Михаил Алексеич жил на Спасской, нового имени которой Поленов не признавал. Жил он с Игорьком, которого Поленов не выносил. И самая их комнатка, с пудрой, флаконами, гримировальными карандашами, не нравилась Поленову. Что двое мужчин жили вместе, по возрасту напоминая отца и сына, по сути будучи мужем и женой, — еще вмещалось в сознание; но что они принимали, и гости запросто туда ходили, имея это в виду, — тут Константин Исаевич пасовал, и когда Игорек являлся накрашенный — пасовал тоже. Страшно было разговаривать с Михаилом Алексеевичем, представлялось неприличное; когда он брал под локоток, хотелось провалиться. Непонятно было, ласкает или так. Было, однако, тем неприятней, что на дне души, которое у неглубоких натур видней, чем у сложных, — Константин Исаевич знал отлично, что он для Михаила Алексеевича не более чем пень, деревянная колода, и никакого интереса с точки зрения ужасного порока не представляет, да и вообще вхож в этот дом лишь потому, что был причастен к рождению таинственной балерины с ее чудесным зависанием и лунной чистотой.

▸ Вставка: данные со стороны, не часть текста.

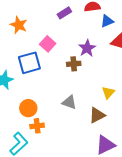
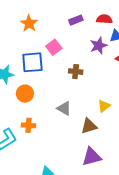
purple star: (87, 48) -> (99, 46), moved
orange circle: (28, 108) -> (25, 94), moved

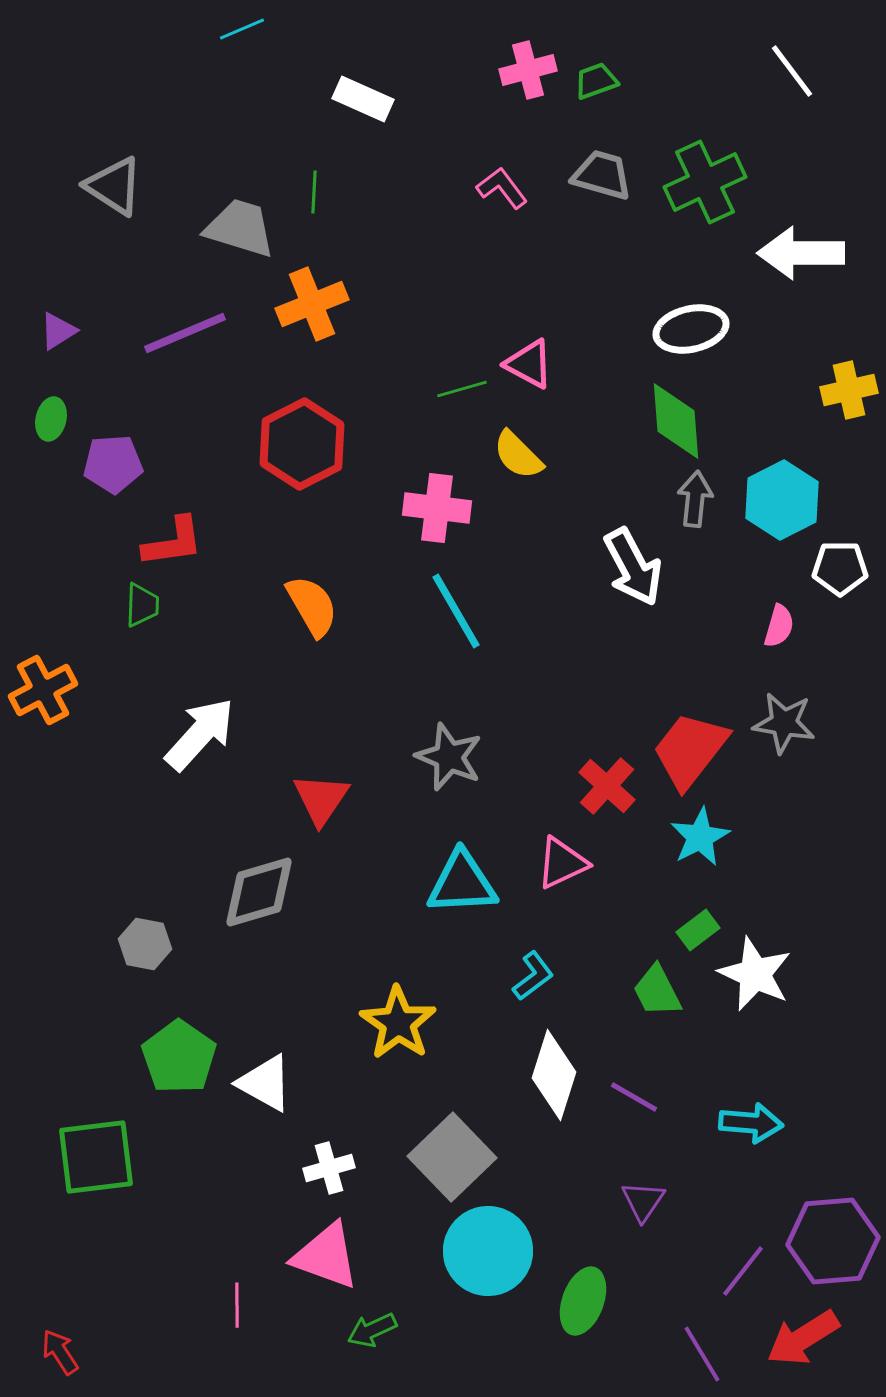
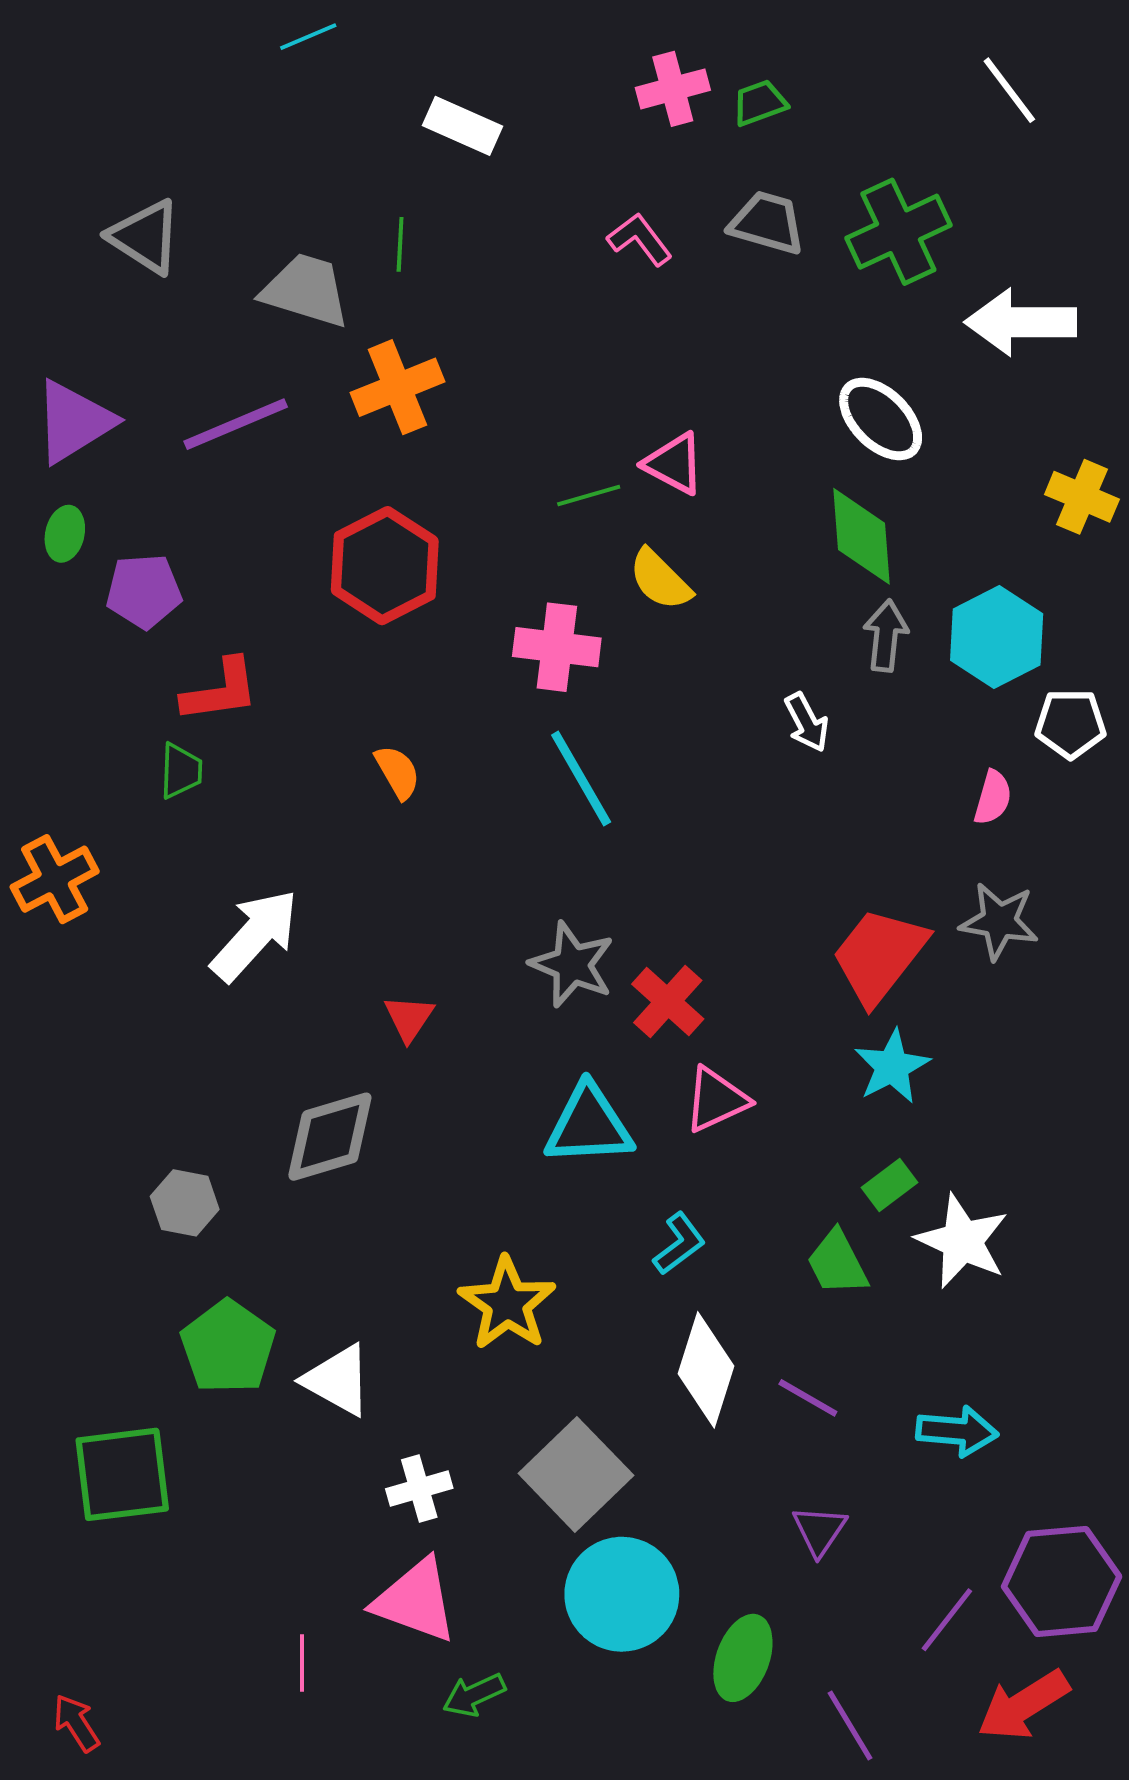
white ellipse: (691, 329) -> (881, 419), turned 58
purple triangle: (58, 331) -> (74, 422), size x1.8
yellow cross: (849, 390) -> (1082, 497), turned 36
white arrow: (633, 567) -> (807, 722), size x0.6
orange semicircle: (312, 606) -> (398, 772), size x0.7
red cross: (607, 786) -> (668, 1002), moved
red triangle: (321, 799) -> (409, 1018), size x0.7
purple line: (702, 1354) -> (850, 1726), moved

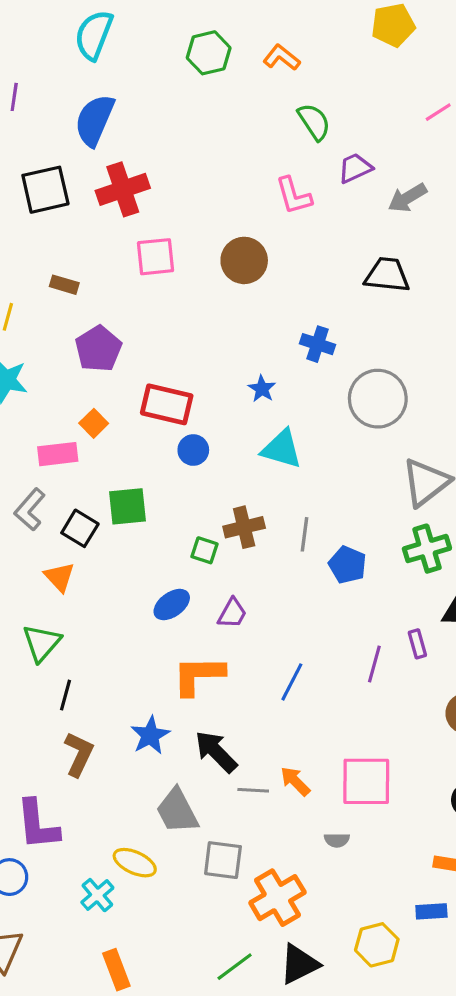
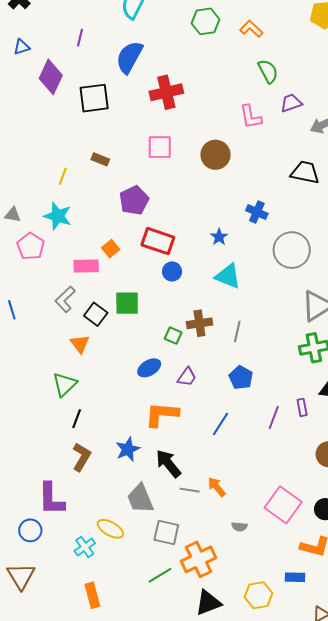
red cross: (123, 189) -> (166, 92), moved
purple pentagon: (98, 349) -> (134, 200), moved
blue pentagon: (347, 565) -> (241, 378), moved
pink square: (366, 781) -> (283, 505), moved, turned 30
green line: (235, 967) -> (160, 575), moved

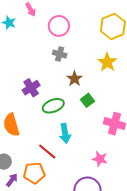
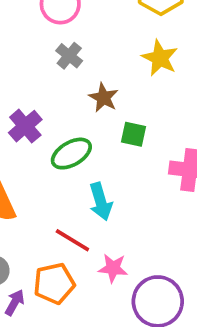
gray cross: (60, 54) -> (69, 56), turned 32
green square: (88, 100) -> (134, 134), turned -32
pink star: (100, 159) -> (113, 268), moved

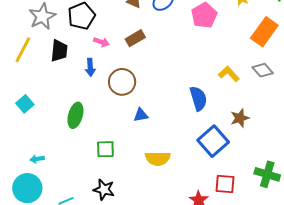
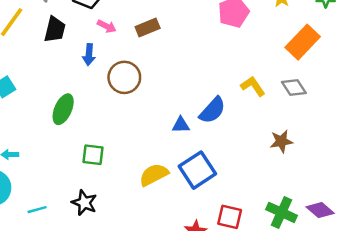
blue semicircle: (198, 99) -> (212, 110), turned 50
blue triangle: (141, 115) -> (181, 125), moved
brown star: (240, 118) -> (281, 141), moved
blue square: (213, 141) -> (197, 170), moved
yellow semicircle: (158, 158) -> (154, 175), turned 145

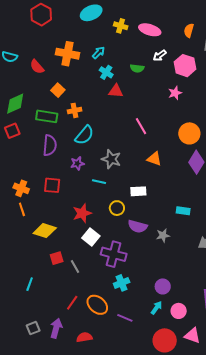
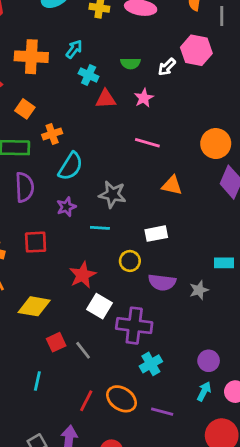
white arrow: (160, 55) -> (167, 67), moved
pink star: (175, 93) -> (144, 98), moved
pink line: (141, 126) -> (147, 143), turned -36
cyan rectangle: (183, 211) -> (224, 263), moved
cyan line: (30, 284) -> (37, 381), moved

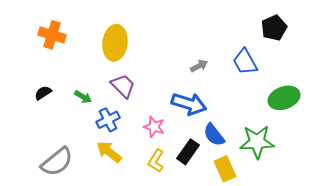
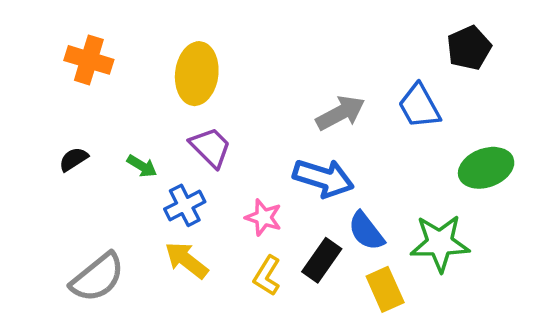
gray arrow: (199, 66) -> (341, 113), size x1.6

Михаил Алексеевич полагал, что только такие и должны танцевать — детски-невинные и детски же безумные, в прямом значении отсутствия ума. Для него Лидочка была существо иного мира, и переход ее в смерть представлялся ему столь же естественным делом, как и гибель молодого художника, не умевшего плавать. Михаил Алексеевич часто о нем говорил, чтобы утешить Поленова, и выходило, что для художника утонуть было самое лучшее, и кстати, почти на том же месте; что молочная, ровная, холодная, чуть опалесцирующая недосоленная вода как раз и есть кратчайший путь в их рай. Себя, задумчиво сказал Михаил Алексеевич, я в раю не вижу. Я нигде после смерти себя не вижу, но отчего-то вижу других. Художника — да, и Лидочку там же: оба чем-то были схожи, полной своей неукорененностью, скорее всего. «Для чего вы ее удерживаете? Ведь они совсем не могут жить, им надо рисовать, танцевать».

Наедине с Михаилом Алексеичем остро чувствовалось, как мало он человечен. Говорить такое отцу! Теперь совершенно уж дважды два было, что во всем виноват Морбус, и сон показал на Морбуса, и беспокойство Морбуса говорило само за себя. Надо было еще, конечно, выяснить механизм, благодаря которому Морбус сумел подкупить Цветкова, внушить ему свои глупости, шантажом заставил рассказывать водолазные небылицы. История эта теперь рисовалась Поленову так ясно, что он, как ни прикидывал, не мог представить, как станет опровергать ее Михаил Алексеевич. Шел же он к нему не только за разговором, но и за советом. Михаил Алексеич знал Морбуса, был своим в этом кругу, читывал даже публичную лекцию о масонстве Моцарта, — он обязан был сказать.